- Born: September 1, 1922 Bronx, New York
- Died: January 21, 1992 New York City
- Occupation: Inventor
- Spouse(s): Jane Barsky (d 1968), Ann McGovern (his death)

= Martin Scheiner =

American medical inventor

Martin Lane Scheiner (September 1, 1922 – January 21, 1992) was an American inventor of electronics devices for medical purposes. He founded Electronics for Medicine in 1950, and served as president and research director until selling it to Honeywell in 1979. Scheiner was a dedicated traveler and passionate about social causes.

== Early life and education==
Scheiner was born in Bronx, New York, and grew up in Mount Vernon, New York with his sisters Olga Coren and twin Barbara Hooper.

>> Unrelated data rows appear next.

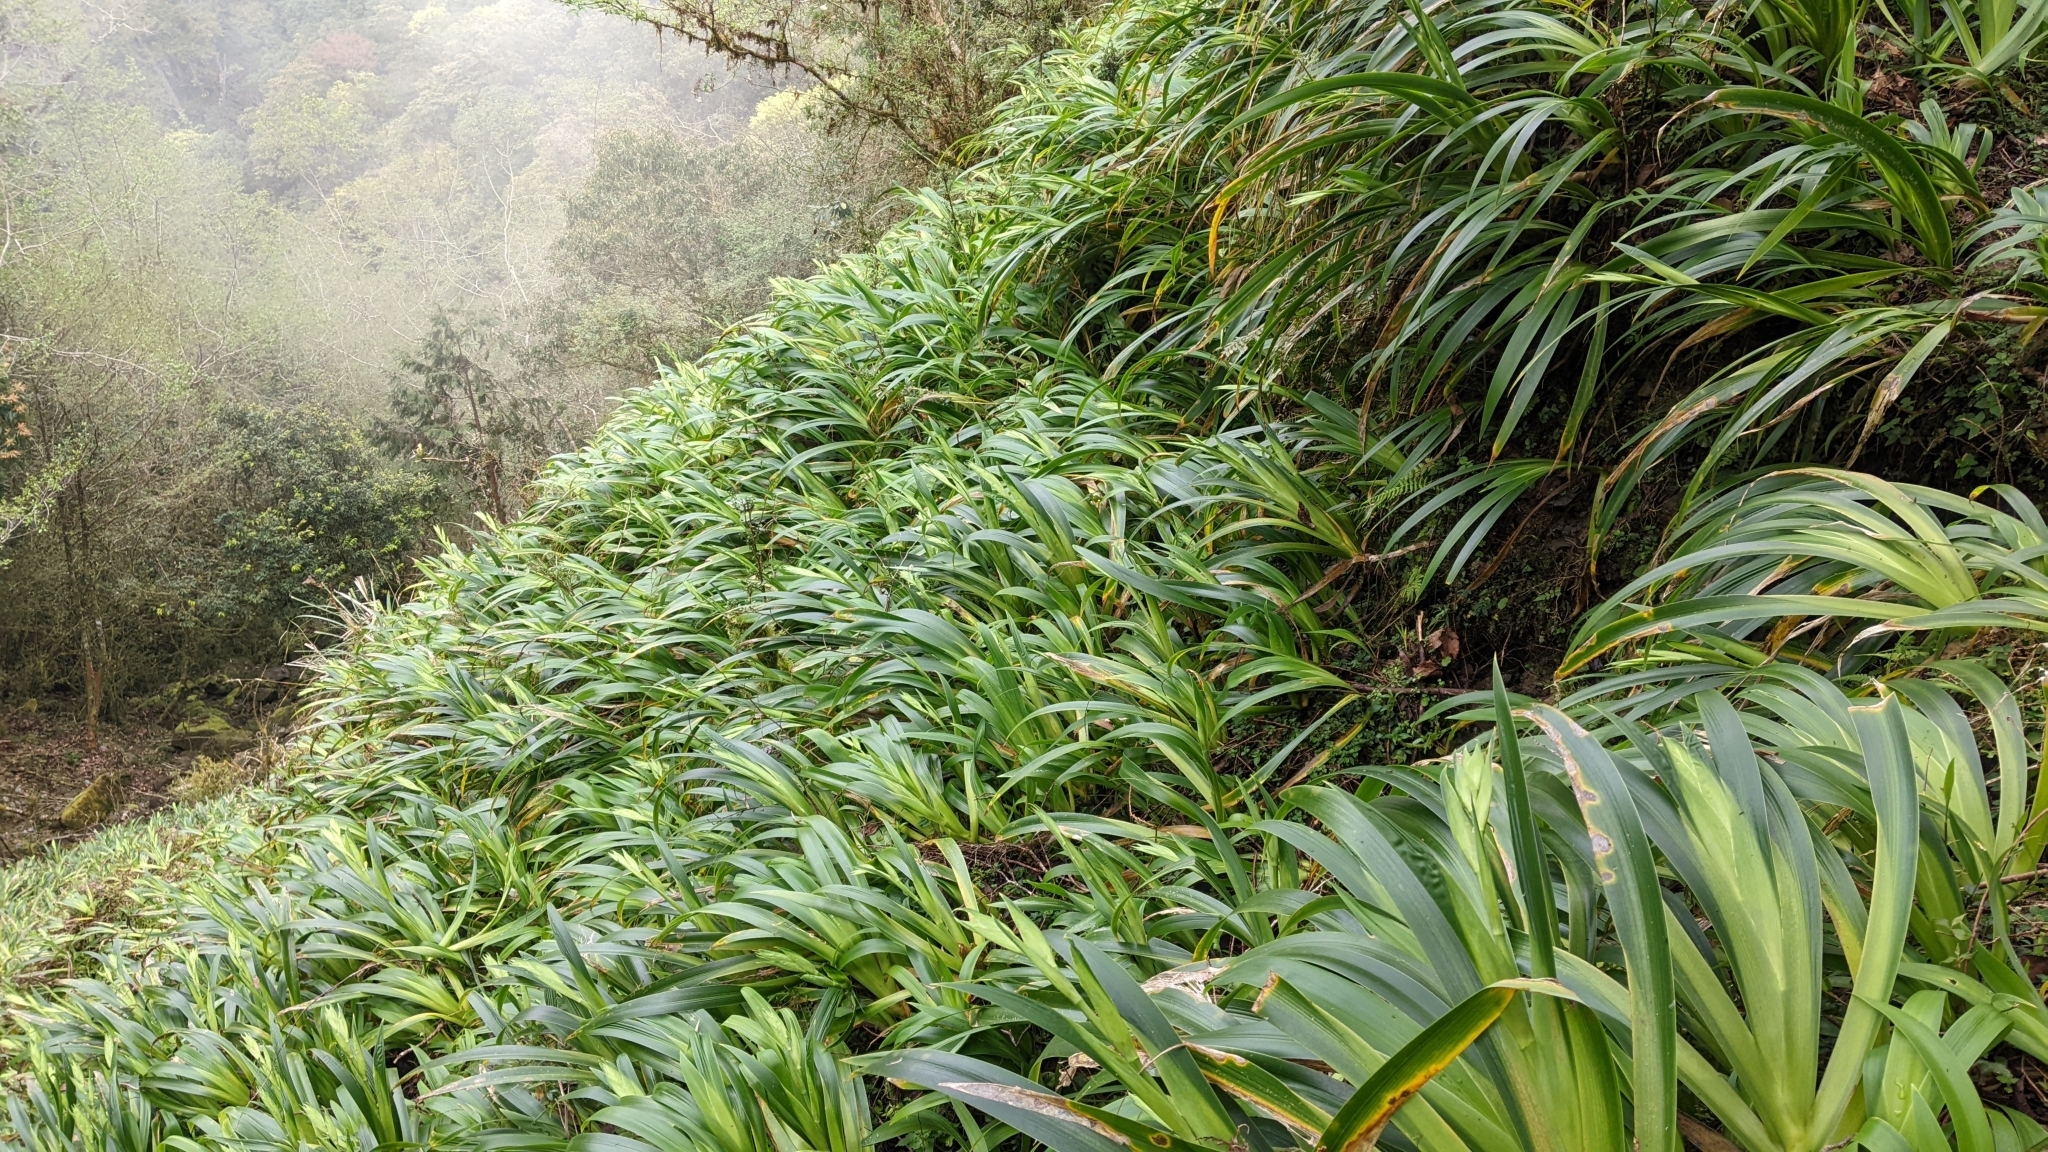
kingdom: Plantae
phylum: Tracheophyta
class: Liliopsida
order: Asparagales
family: Iridaceae
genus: Iris
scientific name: Iris formosana
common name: Taiwan iris
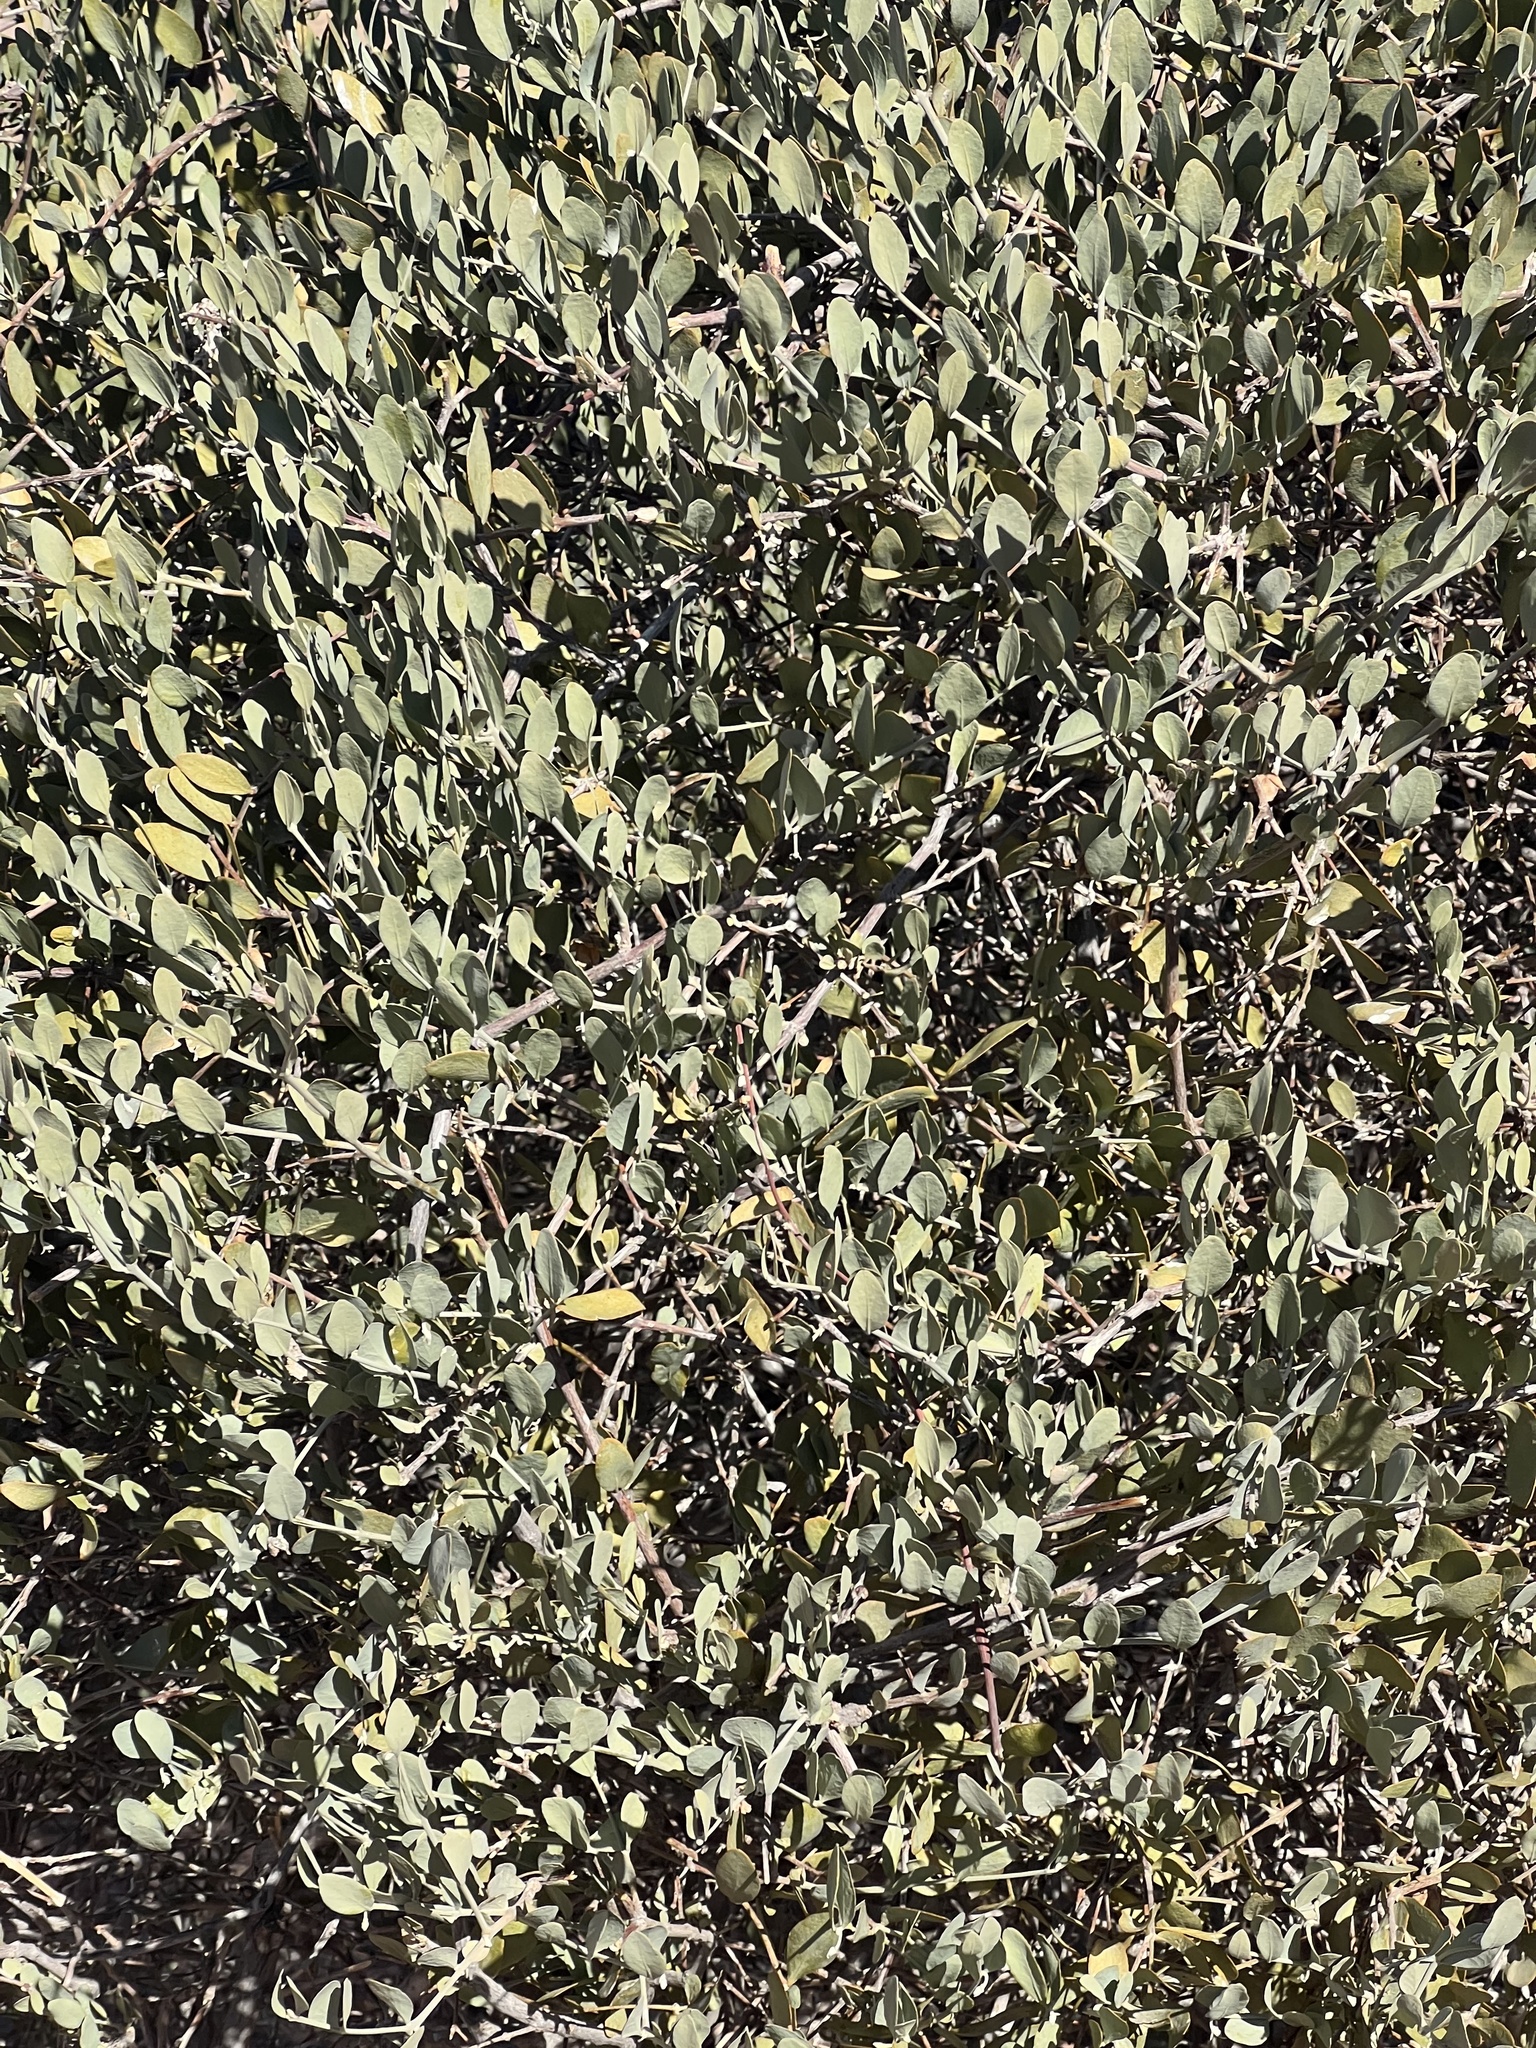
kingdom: Plantae
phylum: Tracheophyta
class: Magnoliopsida
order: Caryophyllales
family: Simmondsiaceae
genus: Simmondsia
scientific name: Simmondsia chinensis
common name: Jojoba
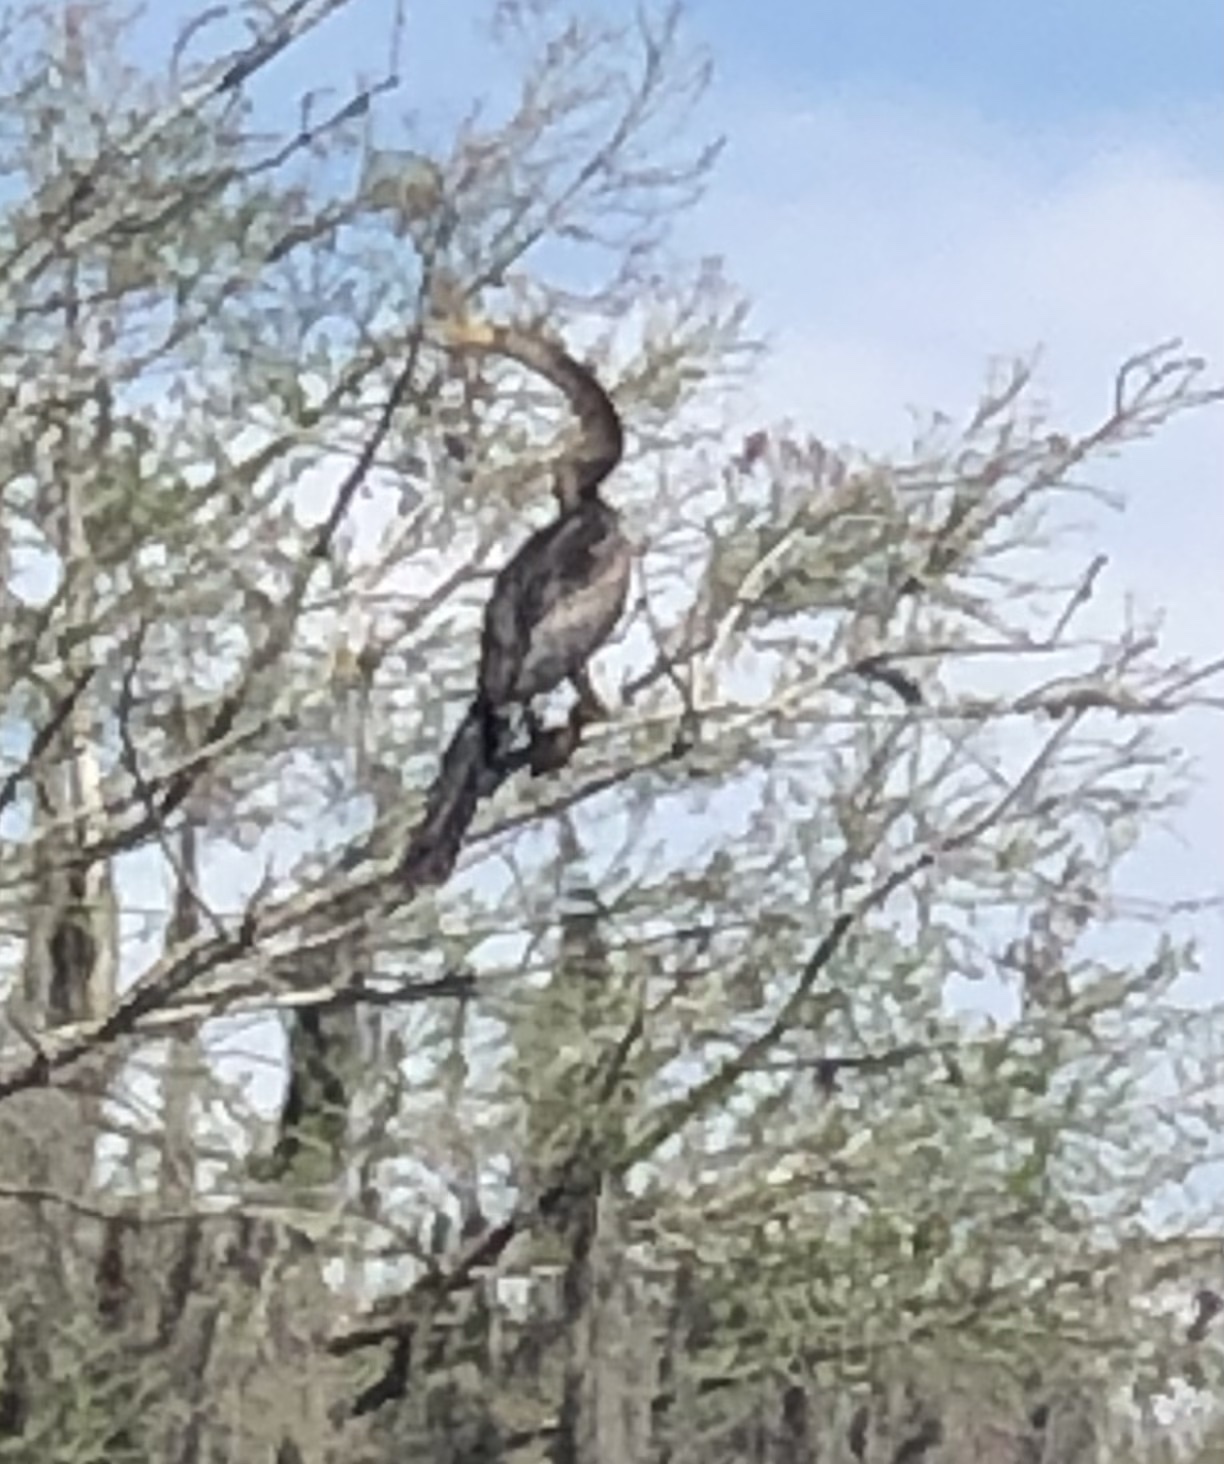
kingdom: Animalia
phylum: Chordata
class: Aves
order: Suliformes
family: Anhingidae
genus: Anhinga
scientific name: Anhinga anhinga
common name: Anhinga
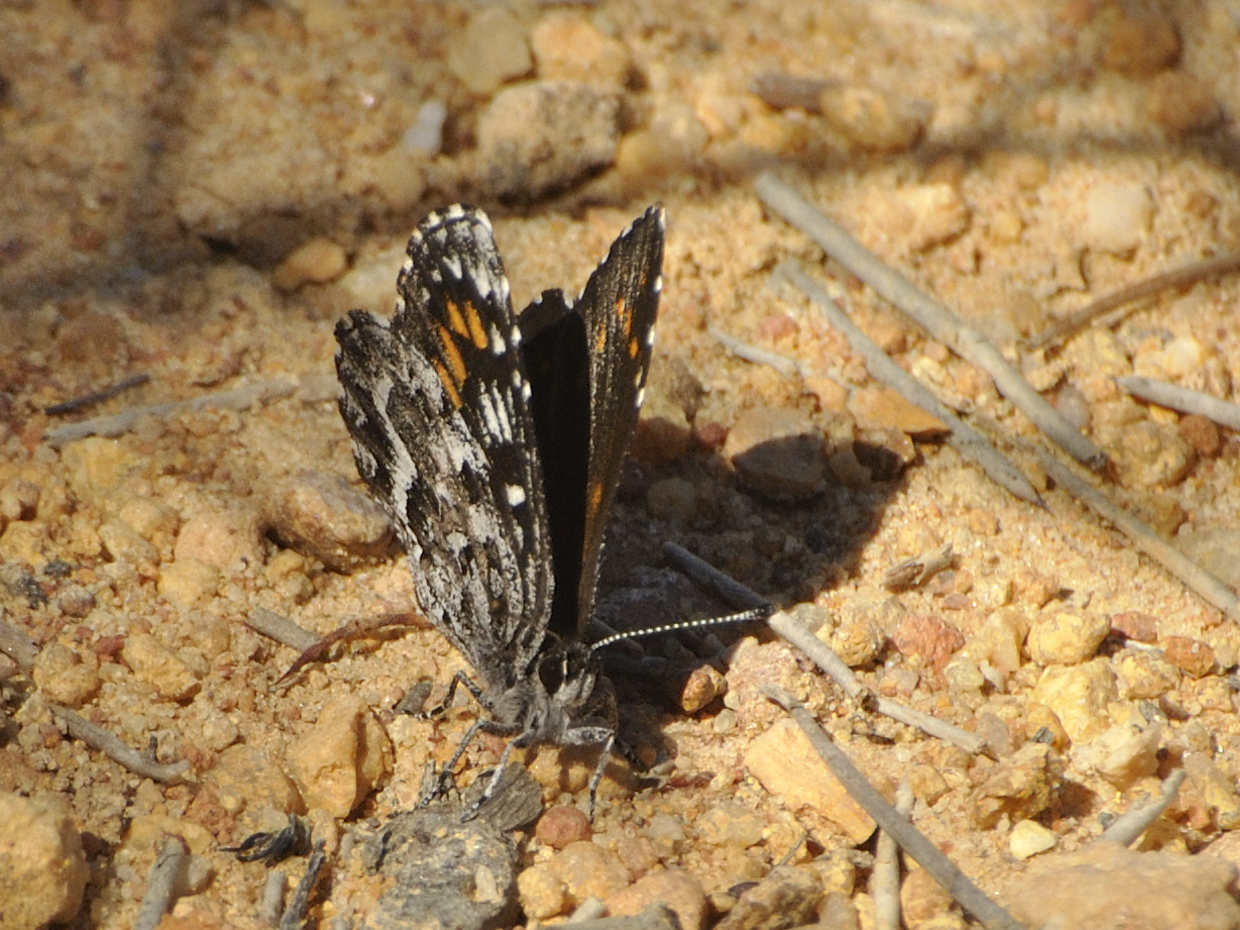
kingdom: Animalia
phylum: Arthropoda
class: Insecta
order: Lepidoptera
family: Lycaenidae
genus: Durbaniopsis
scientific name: Durbaniopsis saga
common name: Boland rocksitter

Scheiner graduated from Columbia University in 1943, where he served as a recording engineer and president of the Columbia University Radio Club, now WKCR-FM. He was later awarded an honorary doctorate from New York Medical College.

== Electronics for medicine==
After serving in the U.S. Navy during WWII, Scheiner founded Instrument Laboratories in 1950, which was soon renamed Electronics for Medicine in White Plains, NY. The company was a pioneer in developing instruments for cardiac catheterization, including for André Frédéric Cournand who co-won the 1956 Nobel Prize in Medicine for this work. EfM was also an early designer and producer of operating room, ICU and CCU monitors. Scheiner moved to Usonia, New York in 1957 and lived there for the rest of his life. The company relocated to Pleasantville, NY in the mid-1970s. In 1979 the company was sold to Honeywell, and although Scheiner owned less than half the company at the time, he shared over $1 million with his employees, $50 for each month they had worked for him.

== Personal life and death==
Scheiner's first wife, the former Jane Barsky, with whom he had three children, died of cancer in 1968. He remained married to his second wife, the children's book author Ann McGovern, until his death, legally adopting her adult son. He lived in the Frank Lloyd Wright associated community of Usonia Historic District until his death from Leukemia in 1992 at Lenox Hill Hospital.